***** Texte à lire
Madame Rap a rencontré la rappeuse Lora Yeniche à Metz (Moselle), à une trentaine de minutes de son fief, Yutz. L’artiste nous a parlé de ses origines, de la place des femmes dans le rap et de son futur album en préparation.
Quand et comment as-tu commencé à rapper ?
J’ai commencé à rapper il y a deux ans. Avant, je chantais, j’aimais vraiment ça. J’ai écrit mon premier texte à l’âge de 11 ans, mais je me suis vraiment mise à l’écriture à l’âge de 16 ans. Un jour, j’ai rappé devant ma sœur pour rigoler. On était dans le salon, on mettait des instrus et je l’ai gentiment clashée sur son physique pour rigoler, et j’ai vu qu’elle kiffait ! Elle m’a dit : « Mais ça déchire, tu sais rapper ! » Je suis montée dans ma chambre, j’ai écrit un texte, et c’est là que j’ai vraiment commencé le rap.
**********
• **Consigne 1**
Indiquez si chacune des affirmations suivantes concorde avec l'entretien, en répondant par oui ou par non et en citant les mots décisifs de l'entretien. (a) Lora Yeniche a écrit son premier texte à l'âge de 16 ans. (b) Avant de rapper, elle chantait. (c) Elle a rappé pour la première fois devant sa sœur dans sa chambre.
L'entretien ci-dessus et les enregistrements qui suivent sont des documents indépendants l'un de l'autre.
***** Enregistrements de données
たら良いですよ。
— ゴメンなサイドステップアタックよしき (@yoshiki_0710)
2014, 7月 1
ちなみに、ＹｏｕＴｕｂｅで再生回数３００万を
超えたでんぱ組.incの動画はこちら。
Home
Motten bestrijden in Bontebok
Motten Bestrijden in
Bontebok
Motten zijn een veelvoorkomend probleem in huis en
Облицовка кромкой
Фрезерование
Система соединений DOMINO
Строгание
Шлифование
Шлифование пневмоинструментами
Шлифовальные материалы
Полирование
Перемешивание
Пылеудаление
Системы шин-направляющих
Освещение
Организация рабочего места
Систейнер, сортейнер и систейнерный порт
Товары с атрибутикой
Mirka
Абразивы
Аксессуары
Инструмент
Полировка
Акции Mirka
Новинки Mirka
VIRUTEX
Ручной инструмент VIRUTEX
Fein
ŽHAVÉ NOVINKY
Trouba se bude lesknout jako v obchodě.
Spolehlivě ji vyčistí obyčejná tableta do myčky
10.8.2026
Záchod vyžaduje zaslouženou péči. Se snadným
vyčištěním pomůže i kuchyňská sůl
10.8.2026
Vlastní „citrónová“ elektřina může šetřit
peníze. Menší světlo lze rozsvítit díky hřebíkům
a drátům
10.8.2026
**********
• **Consigne 2**
Réécrivez l'ensemble des enregistrements en remplaçant « 10.8.2026 » par « 12.9.2026 », sans rien modifier d'autre.

• **Corrigé 1**
(a) Non : « J’ai écrit mon premier texte à l’âge de 11 ans ».
(b) Oui : « Avant, je chantais, j’aimais vraiment ça. »
(c) Non : « On était dans le salon ».

• **Corrigé 2**
たら良いですよ。
— ゴメンなサイドステップアタックよしき (@yoshiki_0710)
2014, 7月 1
ちなみに、ＹｏｕＴｕｂｅで再生回数３００万を
超えたでんぱ組.incの動画はこちら。
Home
Motten bestrijden in Bontebok
Motten Bestrijden in
Bontebok
Motten zijn een veelvoorkomend probleem in huis en
Облицовка кромкой
Фрезерование
Система соединений DOMINO
Строгание
Шлифование
Шлифование пневмоинструментами
Шлифовальные материалы
Полирование
Перемешивание
Пылеудаление
Системы шин-направляющих
Освещение
Организация рабочего места
Систейнер, сортейнер и систейнерный порт
Товары с атрибутикой
Mirka
Абразивы
Аксессуары
Инструмент
Полировка
Акции Mirka
Новинки Mirka
VIRUTEX
Ручной инструмент VIRUTEX
Fein
ŽHAVÉ NOVINKY
Trouba se bude lesknout jako v obchodě.
Spolehlivě ji vyčistí obyčejná tableta do myčky
12.9.2026
Záchod vyžaduje zaslouženou péči. Se snadným
vyčištěním pomůže i kuchyňská sůl
12.9.2026
Vlastní „citrónová“ elektřina může šetřit
peníze. Menší světlo lze rozsvítit díky hřebíkům
a drátům
12.9.2026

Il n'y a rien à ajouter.